The third wave of behaviour change theory builds on the first wave (Skinner’s behaviourism), which became the second wave (Ellis et al’s Cognitive Behaviour Therapy). The first wave got stuck because it was unable to explain some of the aspects of language and cognition, and the second wave is getting stuck because it seeks in large part to change the content of thought (in lifestyle changes, this would equate to avoiding situations where the cigarette/ drink/ biscuit was likely to be present, or seeking to control thoughts by trying to control them). The ‘third wave’ approaches have a radically different approach with promising results, and what is crucial to understand about the third wave is that it is the relationship to thoughts and internal events which is targeted and not the content of thoughts. If you try to push a thought below the surface, it pops up again, usually more strongly, and with new or increasing feelings of defeat and shame- changing the relationship to ‘I know you’re there alongside me (notice and name the unpleasant thought, feeling or sensation) and I have the ability to choose how I wish to respond in my behaviour’ affords us the opportunity to make conscious choices in our actions. As Holocaust survivor and psychiatrist Victor Frankl wrote, ‘Between stimulus and response there is a space. In that space is our power to choose our response. In our response lies our growth and our freedom’.

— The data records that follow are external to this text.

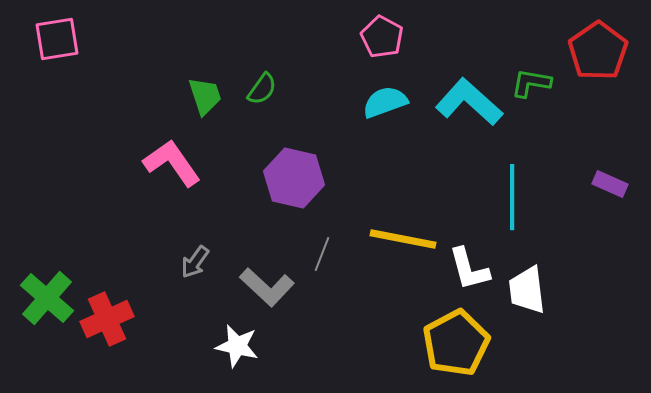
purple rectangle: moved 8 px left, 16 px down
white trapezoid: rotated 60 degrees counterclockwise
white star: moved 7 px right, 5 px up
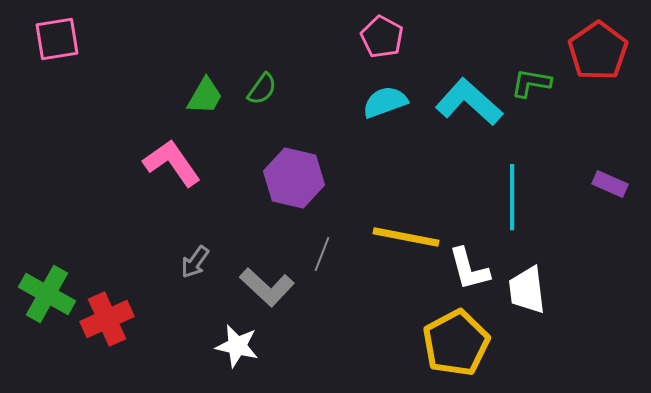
green trapezoid: rotated 48 degrees clockwise
yellow line: moved 3 px right, 2 px up
green cross: moved 4 px up; rotated 12 degrees counterclockwise
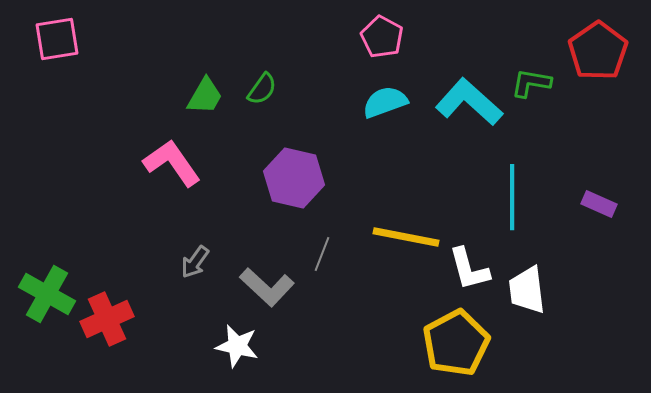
purple rectangle: moved 11 px left, 20 px down
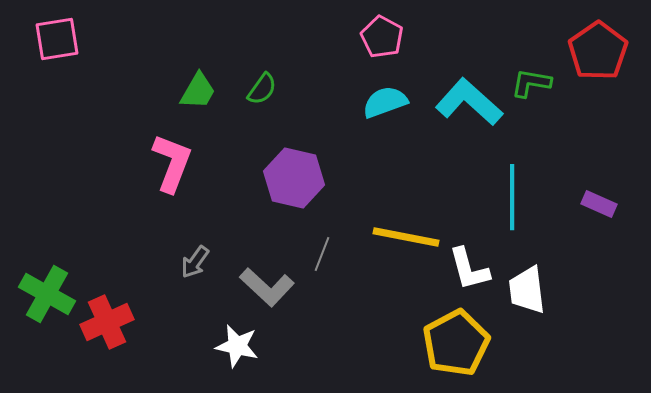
green trapezoid: moved 7 px left, 5 px up
pink L-shape: rotated 56 degrees clockwise
red cross: moved 3 px down
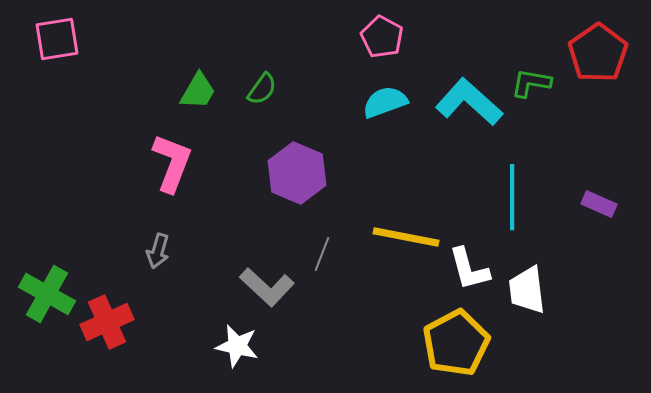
red pentagon: moved 2 px down
purple hexagon: moved 3 px right, 5 px up; rotated 10 degrees clockwise
gray arrow: moved 37 px left, 11 px up; rotated 20 degrees counterclockwise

One of the most promising ‘third wave’ approaches is Contextual Behaviour Science based on the psychological theory ‘Relational Frame Theory’. If you are like me and love to know the science behind the practice then this one’s for you, but if you just need to know the essentials to be able to understand the interventions then start with understanding how individual’s ‘psychological flexibility’ can be increased. I recommend familiarising yourself with ‘Acceptance and Commitment Therapy’ (ACT pronounced ‘act’) adapted for the relevant setting, eg:
- lifestyles and addictions
- occupational health
- chronic disease management
- mental illness prevention
- treatment and recovery.
Psychological flexibility is emerging as a key construct for all areas of public health and wellbeing, and is being developed and used all round the world, as evidenced by the nearly 200 RCTs published – of which 83% have been in the past 5 years. At the leading ACT and RFT academic Prof Steven Hayes’ Acceptance and Commitment Therapy 2 day intensive intermediate clinical skills building training in London in September (which I attended thanks to the generosity of Contextual Consulting), I spent 2 days in a basement with 300 clinical psychologists and IAPT workers from mainly the South East of the UK- all of whom were updating their clinical skills from traditional CBT to 3rd wave because they had seen the results for themselves. In Seattle, researchers are testing lifestyle interventions (https://www.youtube.com/watch?v=tTb3d5cjSFI Jonathan Bricker’s TED talk has just passed 1M views), and in Australia their primary care chronic disease management training and workbooks use ACT based approaches, and the third wave is growing and spreading.
So what is psychological flexibility?
There are 6 main dimensions which lead to an increase in psychological flexibility and I will blog on them in more detail in the New Year. In a gross oversimplification, by learning to accept that some thoughts, feelings and sensations/urges are just ‘passengers on your bus’ alongside us, we can learn to take committed action based on our chosen life directions (values). By stopping struggling and trying to control unwanted internal experiences, and being willing to experience some discomfort, we can learn to drive our own bus in the direction we choose. It’s not easy, it doesn’t lead to ‘happiness’, but it does lead to lives which have meaning, purpose, kindness to self and others, and a sense of direction, all of which directly lead to an increase in perceived wellbeing in the face of difficulty. If you read one book over the festive season to understand ACT and psychological flexibility in an easy way, read Russ Harris ‘The Happiness Trap’ or Joe Oliver et al’s ‘ACTivate your life’, you won’t be disappointed.
Let’s ride on the tsunami of evidence in 2017. Public Health Leaders- please get ACT into the water supply for the sake of the population’s health!